Il est crucial que nous dirigions des ressources et du soutien vers les anarchistes et les manifestant·es anti-guerre en Russie, afin qu’iels disposent des moyens nécessaires pour faire valoir leurs arguments auprès des autres Russes – non seulement pour la fin de la guerre en Ukraine, mais également pour qu’un nouveau modèle de société plus participatif et égalitaire succède au régime de Poutine. La gloutonnerie capitaliste qui a lieu lors de l’éclatement de l’Union soviétique en 1991 a été un désastre aux proportions catastrophiques ; il est donc compréhensible que de nombreu·ses Russes craignent le changement, et c’est aux anarchistes qu’il incombe de montrer que la transformation sociale peut avoir des résultats différents.

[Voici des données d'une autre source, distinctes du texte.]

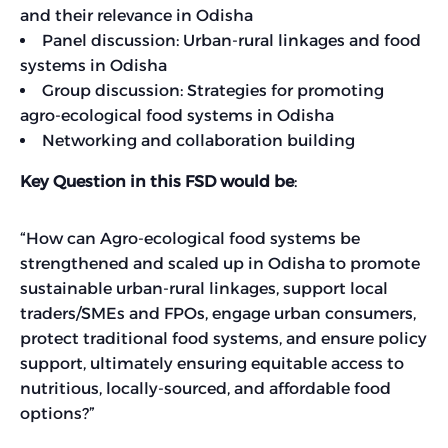
and their relevance in Odisha
Panel discussion: Urban-rural linkages and food
systems in Odisha
Group discussion: Strategies for promoting
agro-ecological food systems in Odisha
Networking and collaboration building
Key Question in this FSD would be
:
“How can Agro-ecological food systems be
strengthened and scaled up in Odisha to promote
sustainable urban-rural linkages, support local
traders/SMEs and FPOs, engage urban consumers,
protect traditional food systems, and ensure policy
support, ultimately ensuring equitable access to
nutritious, locally-sourced, and affordable food
options?”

Comme nous l’avons soutenu dans Soulèvement au Kazakhstan ,
« Un changement social réel – dans la Russosphère comme en Occident – requerra une lutte de longue durée. Renverser le gouvernement est nécessaire, mais insuffisant : afin de se défendre contre les futures impositions politiques et économiques, les gens devront développer un pouvoir collectif sur une base horizontale et décentralisée. Il ne s’agit pas d’un travail d’une journée, ni même d’un an, mais d’une génération. »
Nous avons longtemps souligné que la situation en Russie ne mérite pas notre attention parce qu’elle représente un cas flagrant et exceptionnel d’oppression étatique, mais surtout parce qu’elle est une variante de la même situation à laquelle nous sommes confronté·es tout autour du globe. L’autocratie totalitaire n’a pas perdu de terrain au XXIe siècle en tant que modèle de pouvoir étatique. Elle gagne du terrain en Europe – comme en témoigne la victoire électorale de l’extrême droite en Italie cette semaine – ainsi qu’aux États-Unis.
Alors que les conflits pour les ressources s’intensifient, exacerbés par les crises écologiques, nous verrons probablement davantage de guerres comme celle d’Ukraine. Cela se produit déjà ailleurs dans l’ancienne Union soviétique, alors que les hostilités redoublent entre le Tadjikistan et le Kirghizstan, entre l’Azerbaïdjan et l’Arménie. Celles et ceux qui luttent contre l’autoritarisme et le militarisme en Russie aujourd’hui luttent contre les mêmes choses que nous devons combattre ailleurs dans le monde, et nous devrions chercher à apprendre d’elles et eux et les soutenir.